Outdoor Encounters

By Nathan Bolls on May 4, 2016

Henry Wadsworth Longfellow wrote "The bards sublime/Whose distant footsteps echo/Through the Corridors of Time." Nice thought, but we have broken the land, have severed too much the corridors of both Space and Time.

Time to stand up for corridors! Not the house-bound sort used by humans, but those found on the land--floored by plants, fungi, microbes and detritus--that permit wildlife to move from one ecological region to another.

The corridor concept, long important to biologists and conservationists, is in the news: a new documentary in the TV series NOVA tells of conservationists busily planning wildlife corridors between national parks. The most ambitious project is to construct a corridor between Yellowstone Park and northern Canada. The primary goal is to provide a safer highway for grizzly bear movement, which should reduce the inbreeding that is a threat to any isolated group within a species. Obviously, many other organisms also will benefit.

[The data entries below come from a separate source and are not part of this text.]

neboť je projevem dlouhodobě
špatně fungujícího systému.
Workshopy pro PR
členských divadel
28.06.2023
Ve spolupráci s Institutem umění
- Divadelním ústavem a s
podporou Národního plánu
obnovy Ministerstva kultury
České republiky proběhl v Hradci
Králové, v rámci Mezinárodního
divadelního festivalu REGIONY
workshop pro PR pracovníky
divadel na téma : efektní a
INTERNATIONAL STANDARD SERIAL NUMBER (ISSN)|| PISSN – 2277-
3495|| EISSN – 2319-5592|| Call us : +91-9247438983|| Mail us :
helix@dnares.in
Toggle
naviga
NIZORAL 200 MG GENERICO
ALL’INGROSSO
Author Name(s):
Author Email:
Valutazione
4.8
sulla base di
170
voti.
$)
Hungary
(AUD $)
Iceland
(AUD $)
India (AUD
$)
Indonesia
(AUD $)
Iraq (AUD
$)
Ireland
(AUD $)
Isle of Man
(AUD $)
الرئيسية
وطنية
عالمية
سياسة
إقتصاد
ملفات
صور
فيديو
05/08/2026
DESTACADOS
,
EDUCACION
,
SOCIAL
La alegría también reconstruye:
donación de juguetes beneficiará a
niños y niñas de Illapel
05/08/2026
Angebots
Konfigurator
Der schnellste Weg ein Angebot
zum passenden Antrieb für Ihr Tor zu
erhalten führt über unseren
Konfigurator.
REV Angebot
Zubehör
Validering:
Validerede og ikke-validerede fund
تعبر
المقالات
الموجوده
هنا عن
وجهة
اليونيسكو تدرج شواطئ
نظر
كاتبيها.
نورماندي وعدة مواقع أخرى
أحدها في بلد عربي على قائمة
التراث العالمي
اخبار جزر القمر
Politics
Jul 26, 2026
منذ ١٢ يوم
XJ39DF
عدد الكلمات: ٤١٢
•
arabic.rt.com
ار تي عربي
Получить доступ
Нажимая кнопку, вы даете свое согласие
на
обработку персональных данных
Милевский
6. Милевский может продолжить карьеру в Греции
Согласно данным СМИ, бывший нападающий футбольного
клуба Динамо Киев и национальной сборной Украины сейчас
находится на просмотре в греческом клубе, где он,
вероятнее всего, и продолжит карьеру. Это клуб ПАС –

Corridors have long been a big deal for conservation organizations, e.g., the Kansas Land Trust and the Nature Conservancy. Such organizations are happiest whenever a new land acquisition abuts an area of already preserved habitat.

The larger the contiguously preserved area the better, to, among other benefits, better serve those species that require space farther from an "edge" than is allowed by many current forest and prairie land practices. An extreme example is the presumed extinct ivory-billed woodpecker, which seemingly required very large unbroken stretches of southern riverine forests. Human development broke up those once extensive forests.

At MLH, we are blessed with a broad band of land bearing trees, shrubs, and grasses--a corridor--between our Bayer Pond and the larger K-State pond a bit to the north.  In one sense, because of this relatively safe wildlife highway, the K-State pond zone is a biological extension of our Natural Area.

Numerous types of plants and small animals spend their entire lives in this corridor. Some species of migratory birds choose it for nesting. Just yesterday I watched, among other species, a Carolina wren hunting for insects.

Thus, whenever you are nature watching in our Natural Area, also pay attention to the "north forty," including our corridor. Trees and brush make viewing a matter of much neck stretching, but what you see there on ground, tree, or water just might recently have been in MLH territory. Wild organisms don't pay much attention to human-made boundary lines.